§ Text excerpt:
From: Dave Farber <dave () farber net>
Date: Mon, 05 Jan 2004 09:03:29 -0400


-----Original Message-----
From: Richard Perlman <perl () lucent com>
Date: Sun, 04 Jan 2004 20:14:47 
To:Dave Farber <dave () farber net>
Cc:Ip Ip <ip () v2 listbox com>
Subject: FW: SF Gate: Torture by proxy/How immigration threw a traveler to the
 wolves

Dave:

If people aren't worried about the loss of liberties, this might change
their minds.  Then again, it only happened to a "foreigner..."

Richard

------ Forwarded Message
From: "Richard" <rdp () yikes com>
Organization: SF Gate, San Francisco, CA
Date: Sun, 4 Jan 2004 20:12 -0800
To: "Richard" <rdp () yikes com>
Subject: SF Gate: Torture by proxy/How immigration threw a traveler to the
wolves


Sunday, January 4, 2004 (SF Chronicle)
Torture by proxy/How immigration threw a traveler to the wolves
Christopher H. Pyle


 On Sept. 26, 2002, U.S. immigration officials seized a Syrian-born
Canadian at Kennedy International Airport, because his name had come up on
an international watch list for possible terrorists. What happened next is
chilling.

§ Records:
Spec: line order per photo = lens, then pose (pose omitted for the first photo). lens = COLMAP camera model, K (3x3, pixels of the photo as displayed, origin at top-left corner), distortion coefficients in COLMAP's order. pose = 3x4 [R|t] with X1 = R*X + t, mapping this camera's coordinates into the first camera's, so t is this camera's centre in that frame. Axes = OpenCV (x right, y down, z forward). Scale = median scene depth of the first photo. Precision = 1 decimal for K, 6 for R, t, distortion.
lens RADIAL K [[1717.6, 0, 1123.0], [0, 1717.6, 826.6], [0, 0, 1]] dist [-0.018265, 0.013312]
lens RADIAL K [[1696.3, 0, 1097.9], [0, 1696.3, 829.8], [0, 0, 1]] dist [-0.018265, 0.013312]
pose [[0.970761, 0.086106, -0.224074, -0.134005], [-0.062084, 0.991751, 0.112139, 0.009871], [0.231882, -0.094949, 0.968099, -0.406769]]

==

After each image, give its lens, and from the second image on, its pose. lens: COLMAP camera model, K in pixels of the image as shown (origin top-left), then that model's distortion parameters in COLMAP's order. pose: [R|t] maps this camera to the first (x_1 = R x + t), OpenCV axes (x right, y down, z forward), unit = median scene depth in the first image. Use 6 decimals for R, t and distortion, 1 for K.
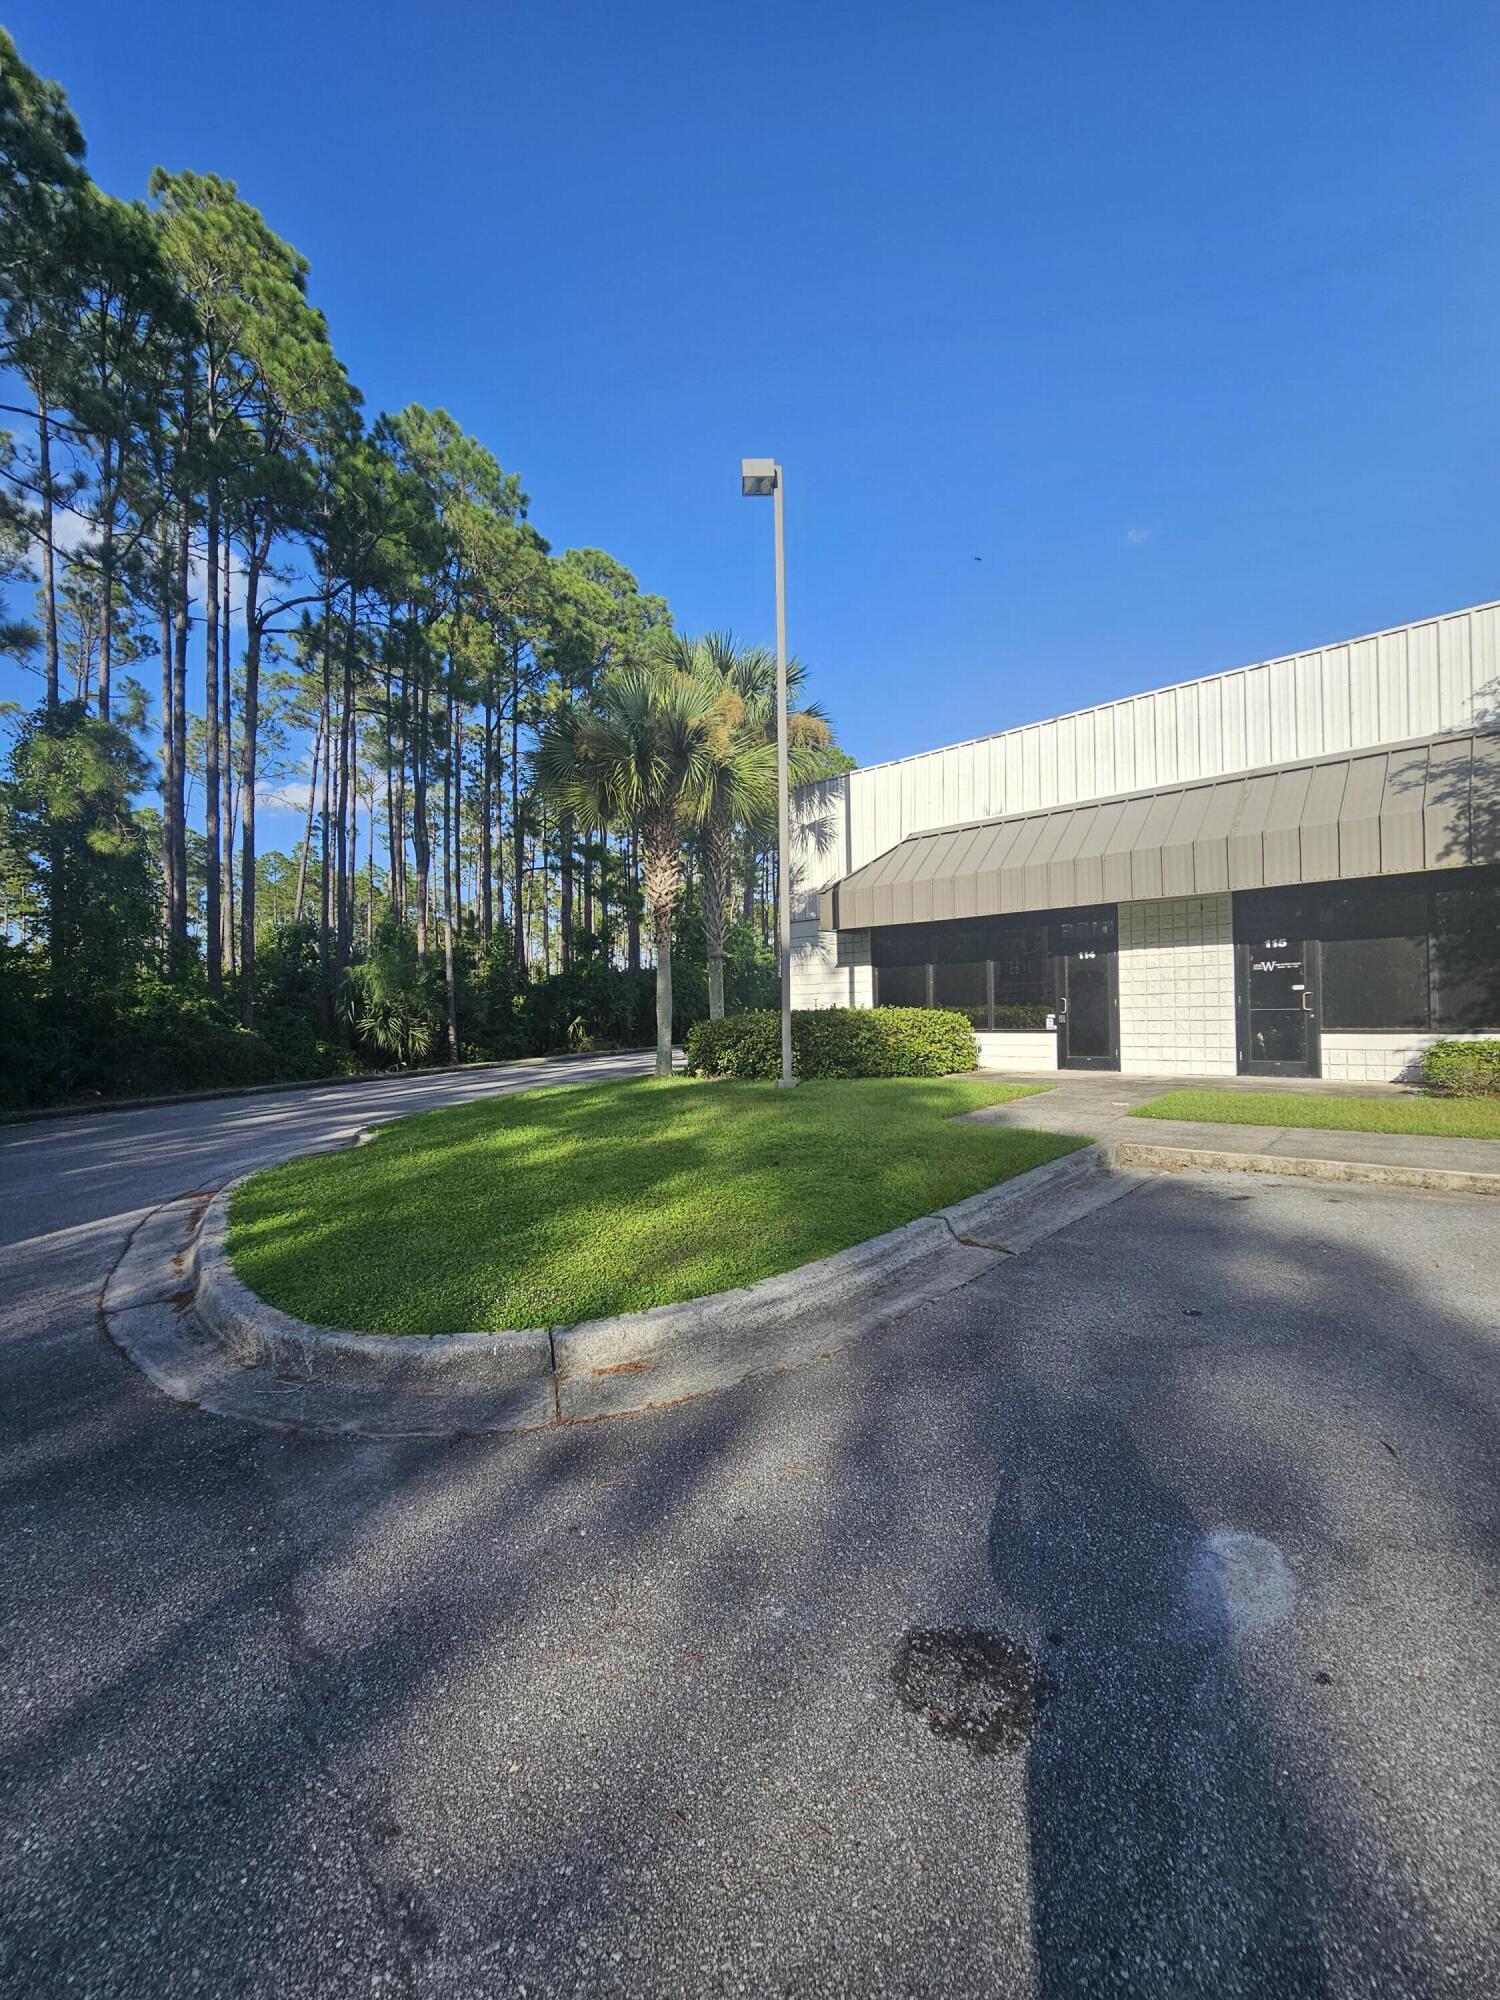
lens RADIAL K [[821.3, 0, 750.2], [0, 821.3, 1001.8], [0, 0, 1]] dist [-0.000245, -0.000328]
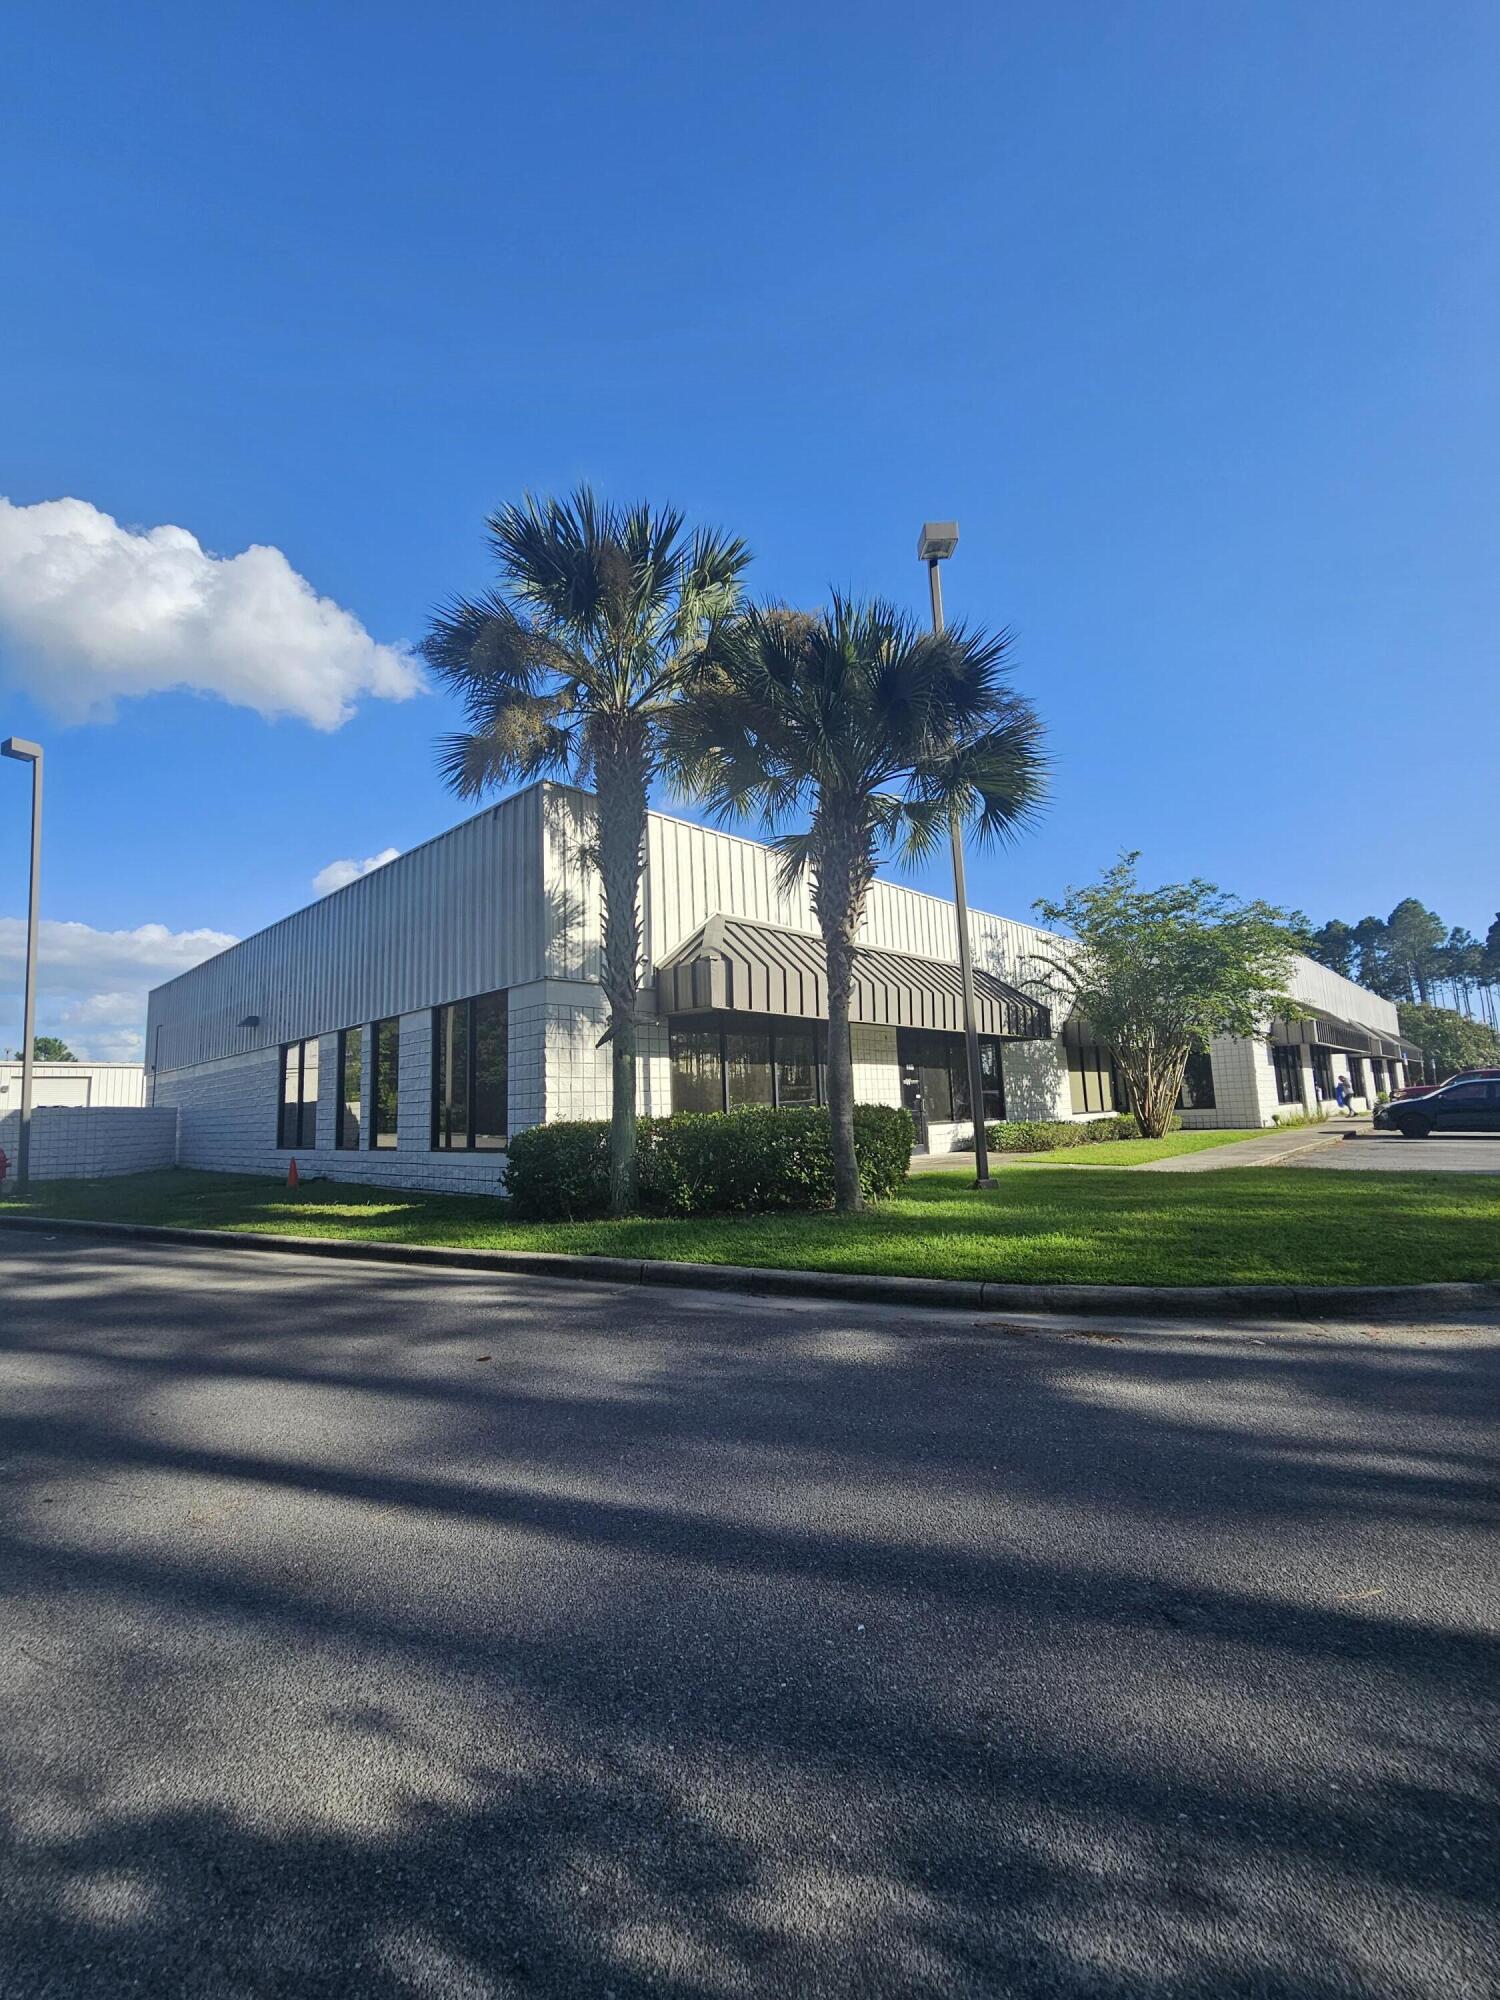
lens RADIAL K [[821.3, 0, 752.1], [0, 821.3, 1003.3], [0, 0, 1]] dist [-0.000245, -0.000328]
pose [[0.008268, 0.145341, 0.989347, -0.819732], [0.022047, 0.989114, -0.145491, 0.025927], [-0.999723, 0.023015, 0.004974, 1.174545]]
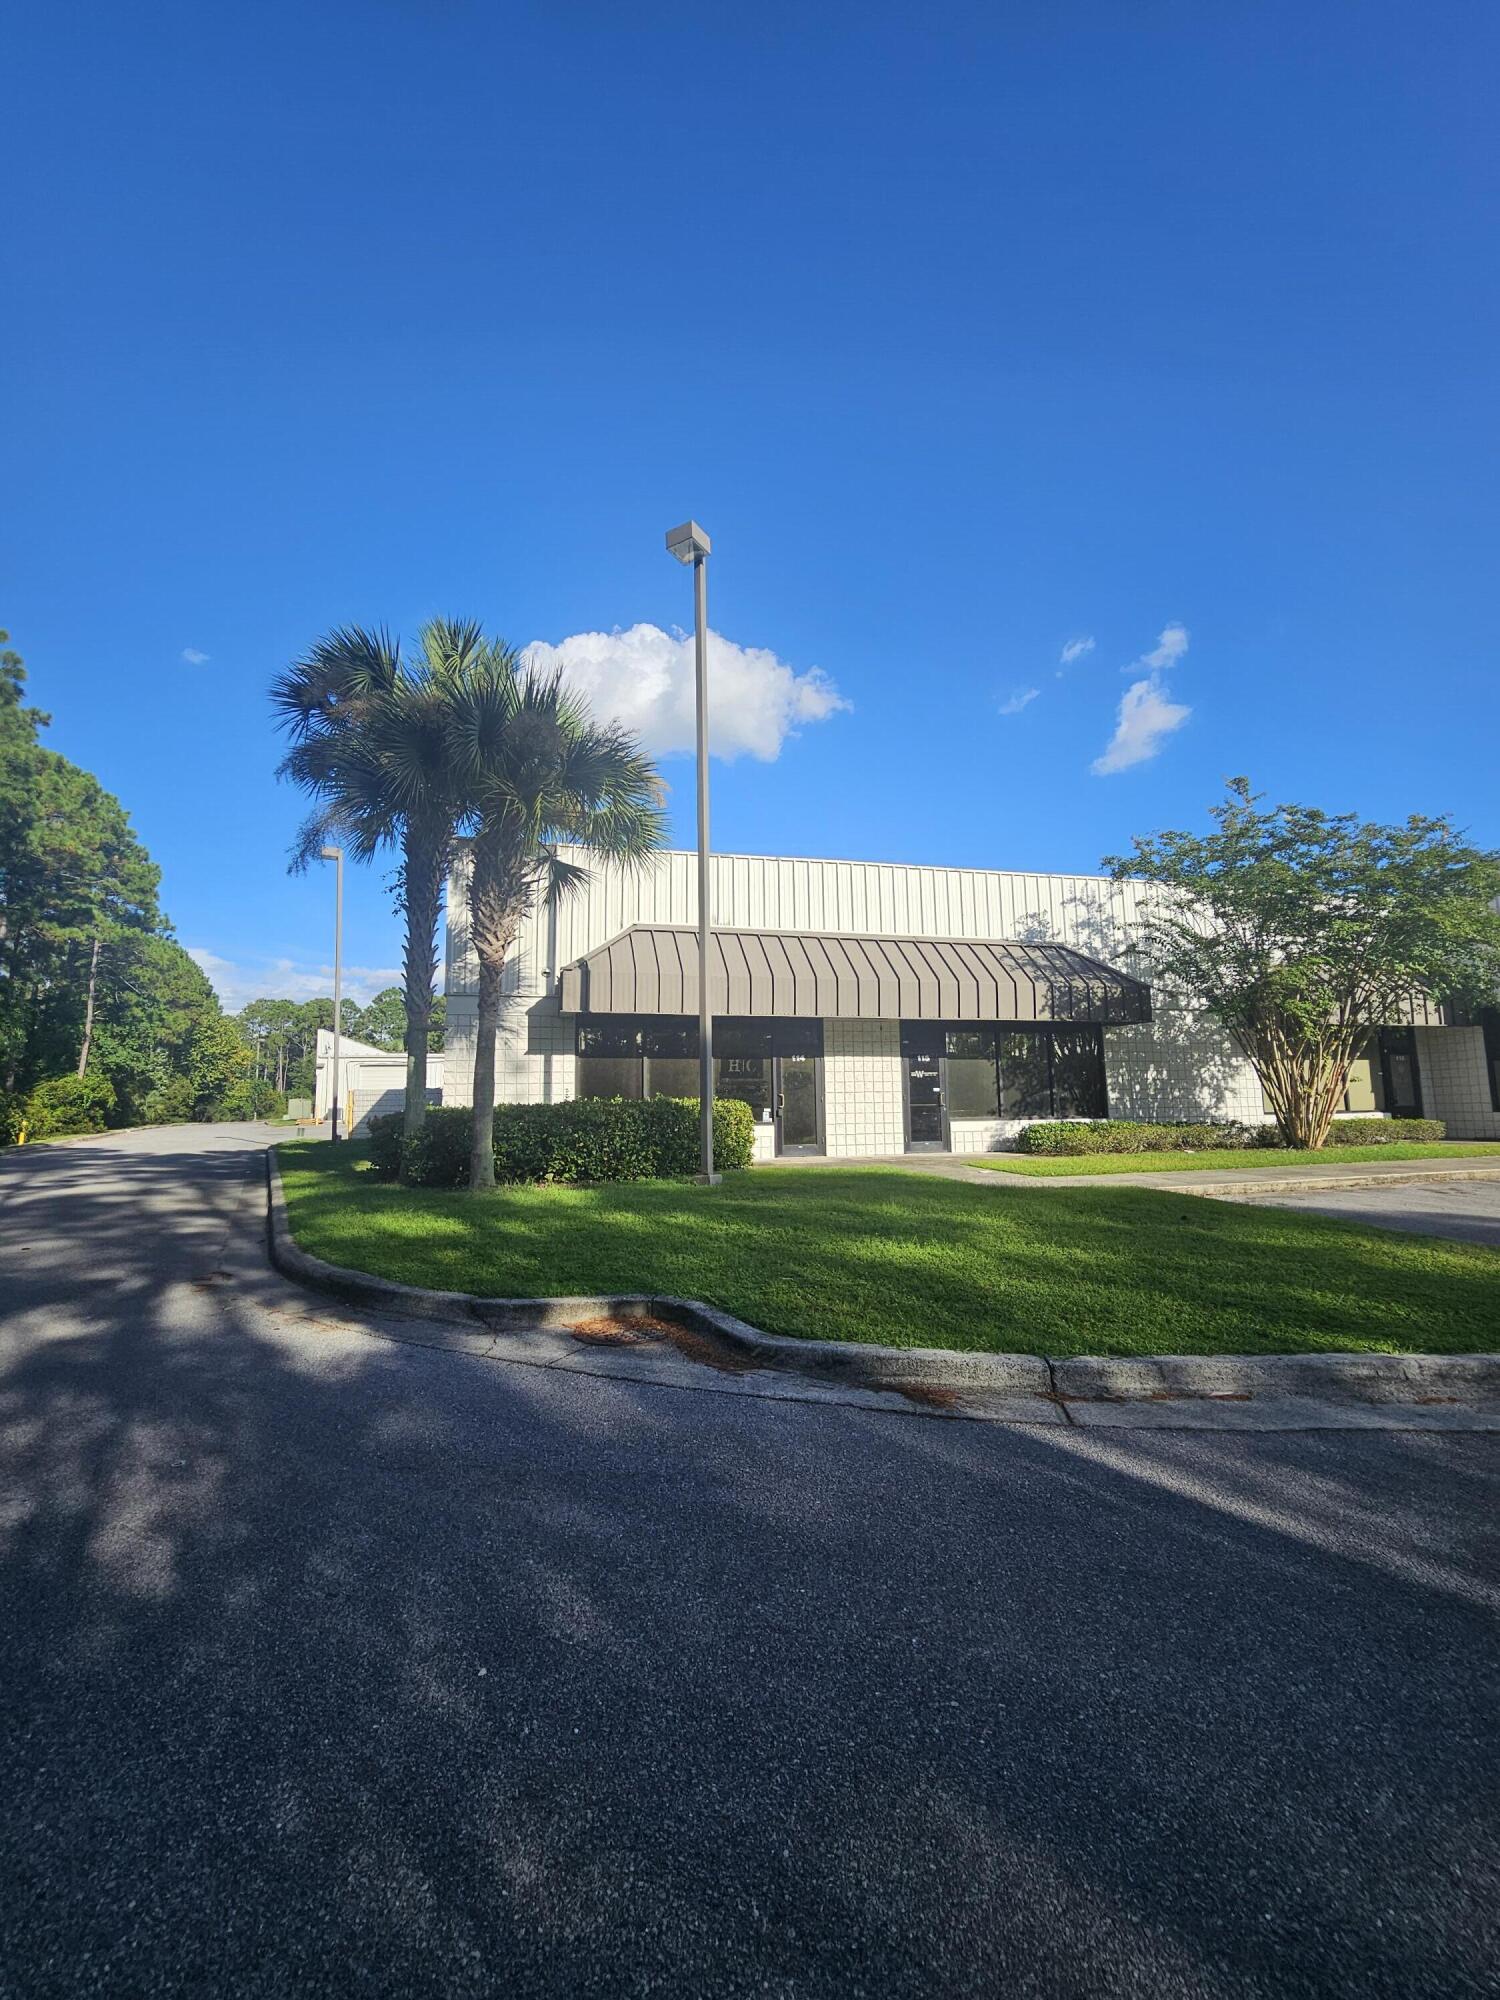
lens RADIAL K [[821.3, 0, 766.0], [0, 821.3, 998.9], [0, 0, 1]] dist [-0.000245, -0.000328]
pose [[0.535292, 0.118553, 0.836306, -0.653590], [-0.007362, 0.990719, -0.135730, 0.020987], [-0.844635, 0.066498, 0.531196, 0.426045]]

§ Problem A:
In the forwarded email, at which airport did U.S. immigration officials seize the Syrian-born Canadian?
§ Problem B:
Write out the passage of the forwarded email starting with "------ Forwarded Message" and going on through "2004 (SF Chronicle)".

§ Task output A:
Kennedy International Airport

§ Task output B:
------ Forwarded Message
From: "Richard" <rdp () yikes com>
Organization: SF Gate, San Francisco, CA
Date: Sun, 4 Jan 2004 20:12 -0800
To: "Richard" <rdp () yikes com>
Subject: SF Gate: Torture by proxy/How immigration threw a traveler to the
wolves


Sunday, January 4, 2004 (SF Chronicle)